Bounding box prediction data:
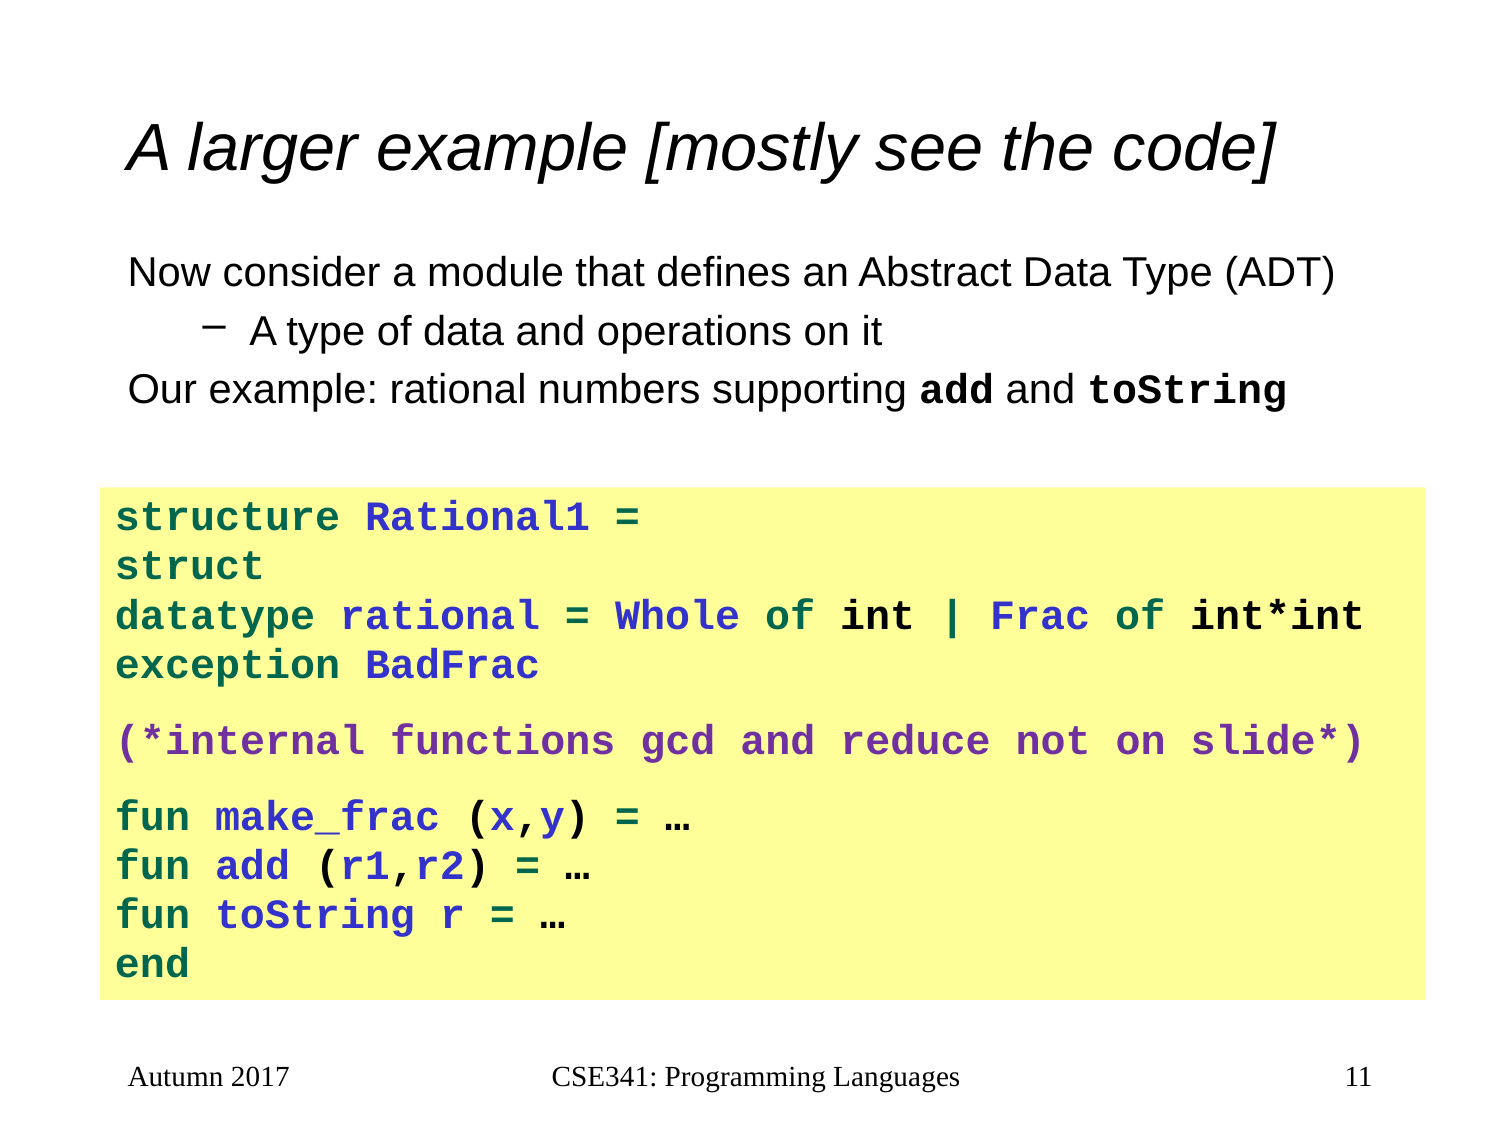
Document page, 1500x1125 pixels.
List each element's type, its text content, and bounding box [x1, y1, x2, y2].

footer CSE341: Programming Languages [474, 1049, 1038, 1125]
slide_number 11 [1074, 1049, 1388, 1125]
title A larger example [mostly see the code] [112, 49, 1388, 237]
slide_number Autumn 2017 [112, 1049, 426, 1125]
text_box structure Rational1 = struct datatype rational = Whole of int | Frac of int*int exception BadFrac (*internal functions gcd and reduce not on slide*) fun make_frac (x,y) = … fun add (r1,r2) = … fun toString r = … end [99, 487, 1425, 1000]
list Now consider a module that defines an Abstract Data Type (ADT) A type of data and operations on it Our example: rational numbers supporting add and toString [112, 237, 1388, 438]
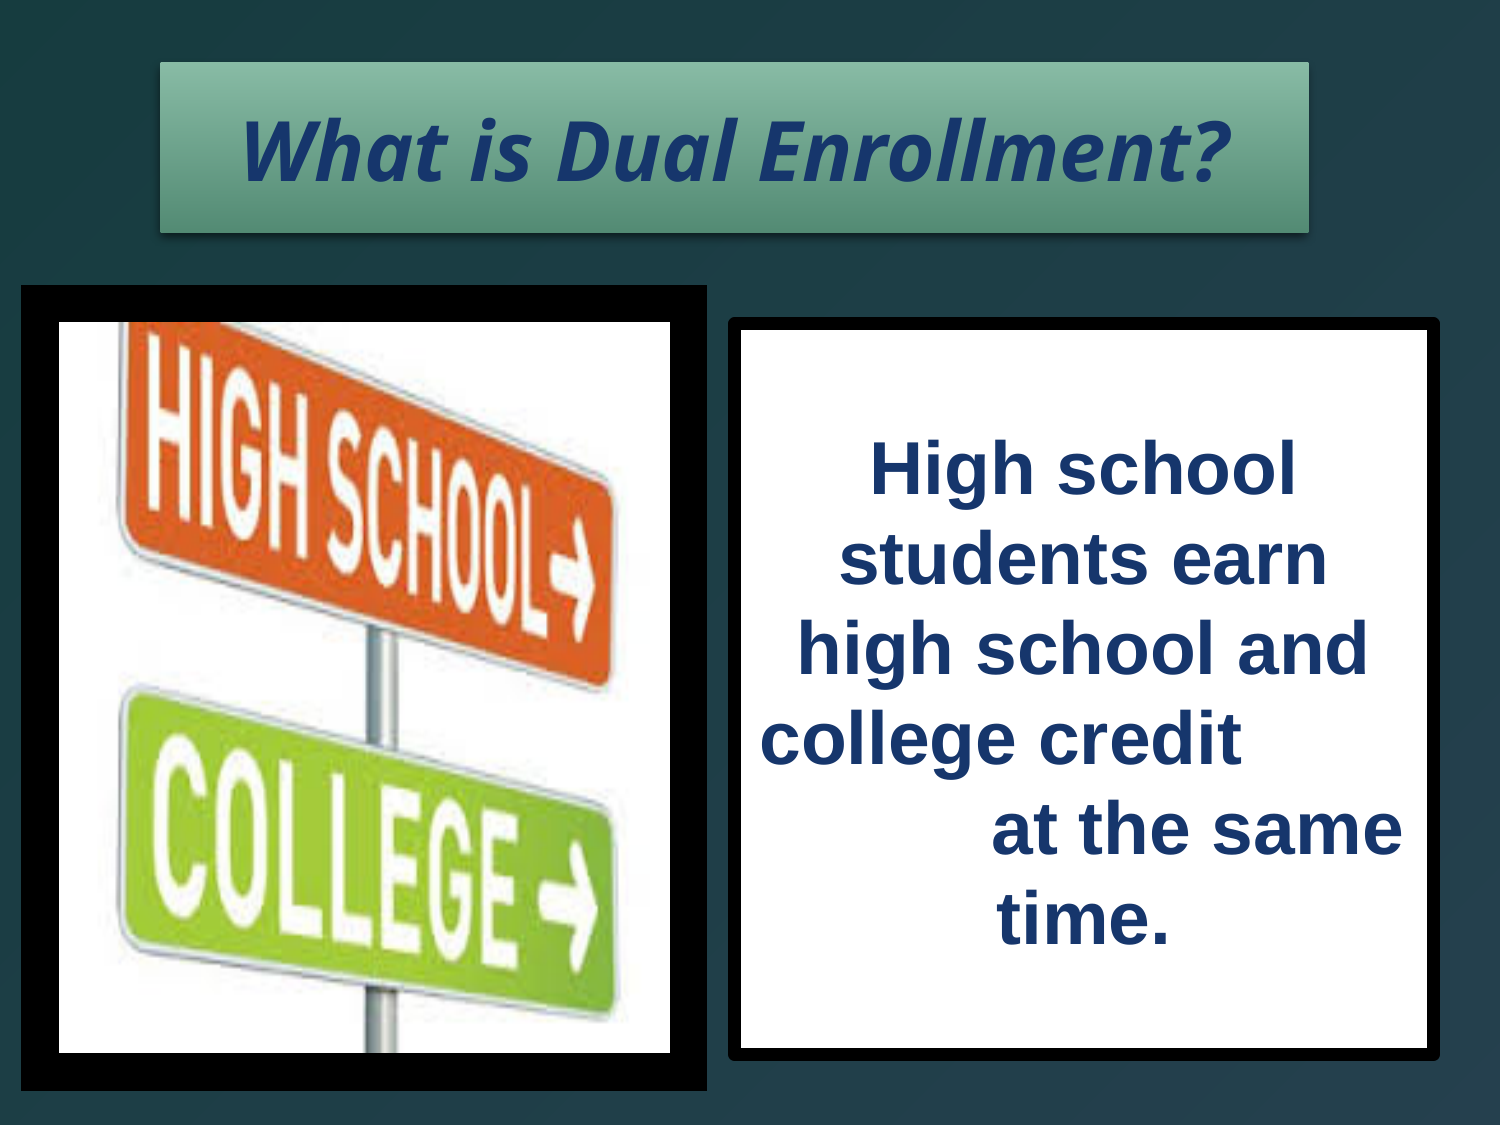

WORK INSTRUCTIONS:
Print all of the data exactly, and do not carry over any pictures.

ANSWER AREA:
Document page, 1500x1125 pixels.
List each element's type, its text content, and bounding box [x1, y1, x2, y2].

footer CSE341: Programming Languages [474, 1049, 1038, 1125]
slide_number 11 [1074, 1049, 1388, 1125]
title A larger example [mostly see the code] [112, 49, 1388, 237]
slide_number Autumn 2017 [112, 1049, 426, 1125]
text_box structure Rational1 = struct datatype rational = Whole of int | Frac of int*int exception BadFrac (*internal functions gcd and reduce not on slide*) fun make_frac (x,y) = … fun add (r1,r2) = … fun toString r = … end [99, 487, 1425, 1000]
list Now consider a module that defines an Abstract Data Type (ADT) A type of data and operations on it Our example: rational numbers supporting add and toString [112, 237, 1388, 438]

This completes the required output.